Our retrospective study carried out in a consecutive, although limited, series of DMPM patients showed that TA correlates with prognosis because patients with a TA+ tumor experienced a significantly worse clinical outcome than patients with a TA− tumor. Results available in the literature suggest that the association between prognosis and telomerase expression is not so straightforward in human tumors. In fact, increased telomerase activity/expression was related to a poor prognosis in different human tumor types, including breast, non–small–cell lung, gastric, and colorectal cancers and neuroblastoma (44).
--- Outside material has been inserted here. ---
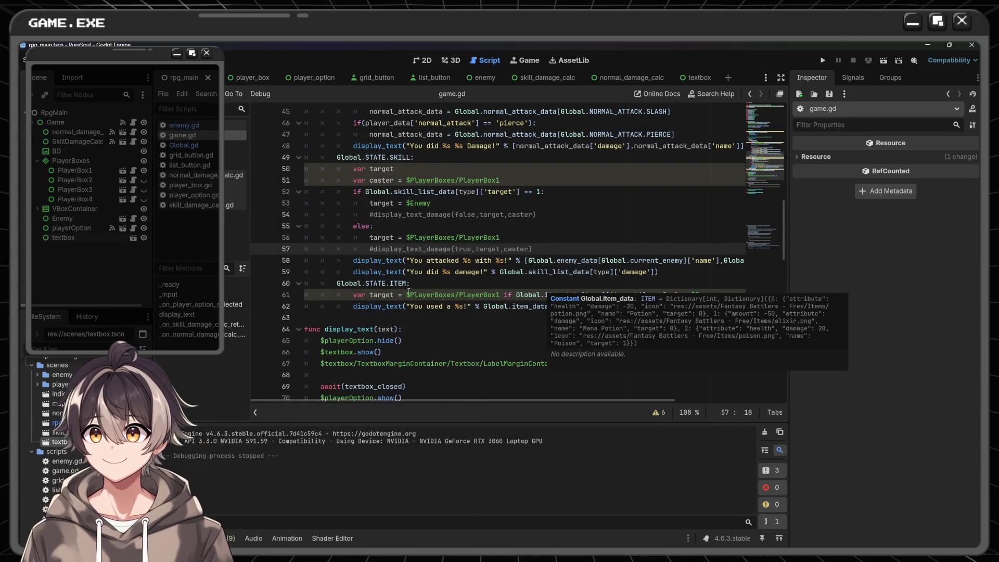
- Undo the last three edits to game.gd, including the commented-out calls, and save the script
scroll(380, 317, "down", 4)
scroll(561, 276, "up", 4)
However, other studies did not confirm such an association, also due to differences in assay conditions, data analysis, and patient selection, thus making it difficult to draw a conclusion regarding the role of telomerase in cancer prognosis.

In our small series of DMPM patients, ALT did not significantly affect clinical outcome, although patients with an ALT+ tumor displayed slightly higher probabilities to be disease-free and survive than patients with an ALT− tumor. The association of ALT with patient prognosis seems to be disease related. In fact, in glioblastoma multiforme, a better survival for patients with an ALT+ tumor than for those with an ALT− tumor was consistently observed in two studies in which ALT was detected by terminal restriction fragment analysis or the presence of APB (17, 21). In addition, in this tumor type, an association between the mutant p53 gene and the ALT mechanism was recently reported, suggesting that p53 gene deficiency plays a permissive role in the activation of ALT (45). In this context, it is worthy of note that p53 mutations are rarely seen in mesothelioma (46). In contrast, there was no significant difference in survival between ALT+ and ALT− osteosarcoma patients (16, 17). At the other end of the spectrum, we recently found that in liposarcoma patients, ALT proved to be a stronger prognostic discriminant of increased mortality than TA (18). A possible explanation for these different outcomes may be that activation of ALT results from sets of genetic changes that are tumor-type specific, with those present in ALT+ glioblastoma or in ALT+ liposarcoma causing a better or worse prognosis, respectively, than those present in the corresponding TA+ tumors.

Statistical projections of mesothelioma-related deaths predict continuing increases in many countries (47), mainly as a late consequence of the widespread use of asbestos (48). Although combined cytoreductive surgery plus hyperthermic i.p. chemotherapy has resulted in a significant improvement in survival, there is still a substantial subset of DMPM with poor prognosis (5, 49, 50). These considerations make it mandatory to identify new therapeutic targets and strategies. Preclinical data generated in experimental tumor models indicate that inhibition of telomere maintenance mechanisms and interference with telomere dynamics results in cell senescence and apoptosis (51, 52), thus suggesting telomere maintenance mechanisms as potential new targets for cancer treatment. Tumor types, such as DMPM, which are refractory to conventional therapies and express telomere maintenance mechanisms in most of the cases, could likely benefit from such new therapeutic interventions. To date, no therapeutic strategies have been developed to specifically inhibit ALT, although the recent identification of genes required for APB formation (53) should open new possibilities to directly target this mechanism. On the other hand, telomerase inhibitors are already entering clinical trials, but they are likely to be ineffective against ALT+ tumors. As a consequence, for tumor types like DMPM where both TA and ALT are expressed, telomere maintenance mechanism status should be characterized in individual tumors before starting treatment with antitelomerase agents.

No potential conflicts of interest were disclosed.